### [Document excerpt]
★ ★ ★ ★
Saturday, November 26, 2011


Recently, I wrote an essay titled ‘Solitude’ for my English class in my father’s tuition. I got fairly good marks from baba for this essay. It was also an essay that I enjoyed writing, as it made me think. Here is the essay that I wrote:

            The dictionary tells us that solitude is ‘a state of being alone’. It is a feeling that seems to float like an ominous dark cloud on the lives of people, always eager to engulf their lives with gloom and despair. When given a choice, no person would choose solitude over company. Solitary confinement is the worst punishment that one can have to suffer. Solitude is like living death: this is the most common idea about solitude. However, in reality, solitude might sometimes turn out to be blissful.
★ ★ ★ ★
### [Check your understanding]
1. Say whether each statement below agrees with the solitude essay post, answering yes or no and quoting the words of the post that decide it.
(a) The writer received poor marks for the essay.
(b) The essay calls solitary confinement the worst punishment one can suffer.
(c) The essay holds that solitude is always a misery.
2. Answer these questions from the solitude essay post.
(a) For which class was the essay written?
(b) How does the dictionary define solitude, according to the essay?
(c) What date does the post carry?
3. Please summarize the solitude essay post in two sentences.

### [Source information]
★ ★ ★ ★
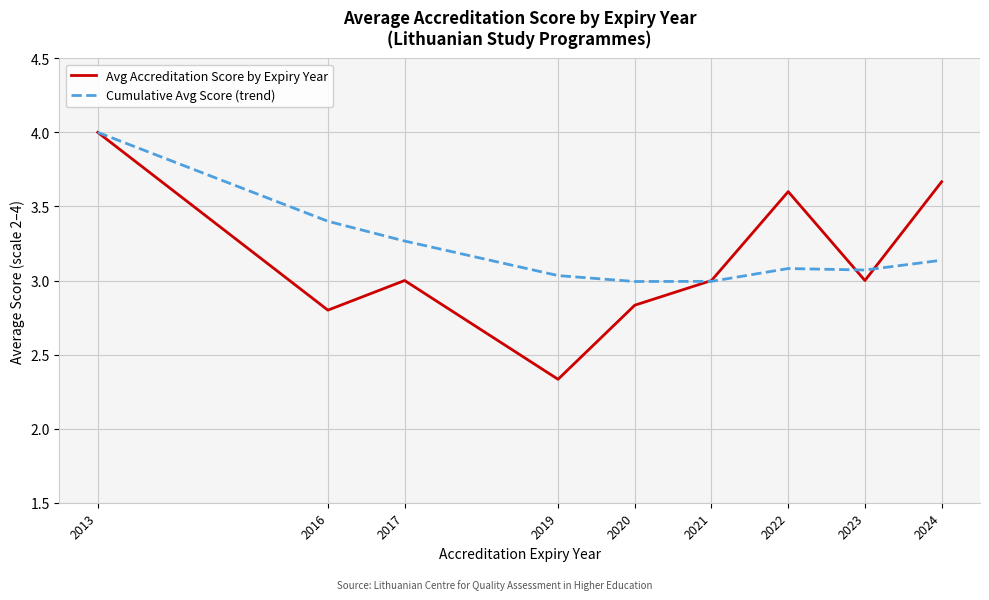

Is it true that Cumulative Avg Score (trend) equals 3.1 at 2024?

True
★ ★ ★ ★
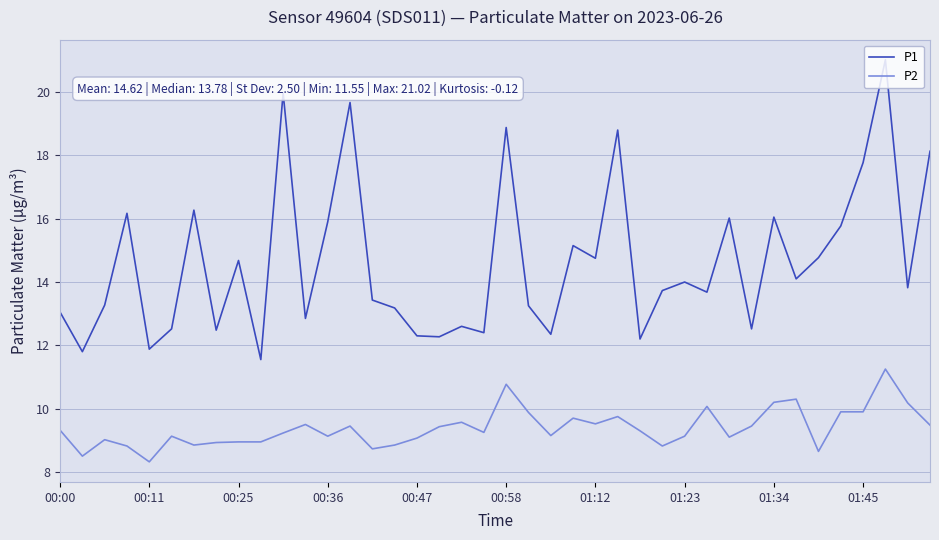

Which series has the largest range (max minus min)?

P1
★ ★ ★ ★
### [Results for each task]
1.
(a) No: "I got fairly good marks from baba for this essay."
(b) Yes: "Solitary confinement is the worst punishment that one can have to suffer."
(c) No: "However, in reality, solitude might sometimes turn out to be blissful."

2.
(a) An English class in the writer's father's tuition.
(b) As "a state of being alone."
(c) Saturday, November 26, 2011.

3. The writer shares an essay titled "Solitude," written for an English class in the father's tuition, which earned fairly good marks and was enjoyable to write because it prompted thought. The essay notes that solitude is commonly seen as a gloomy state no one would choose, even likened to living death, but argues that it might sometimes turn out to be blissful.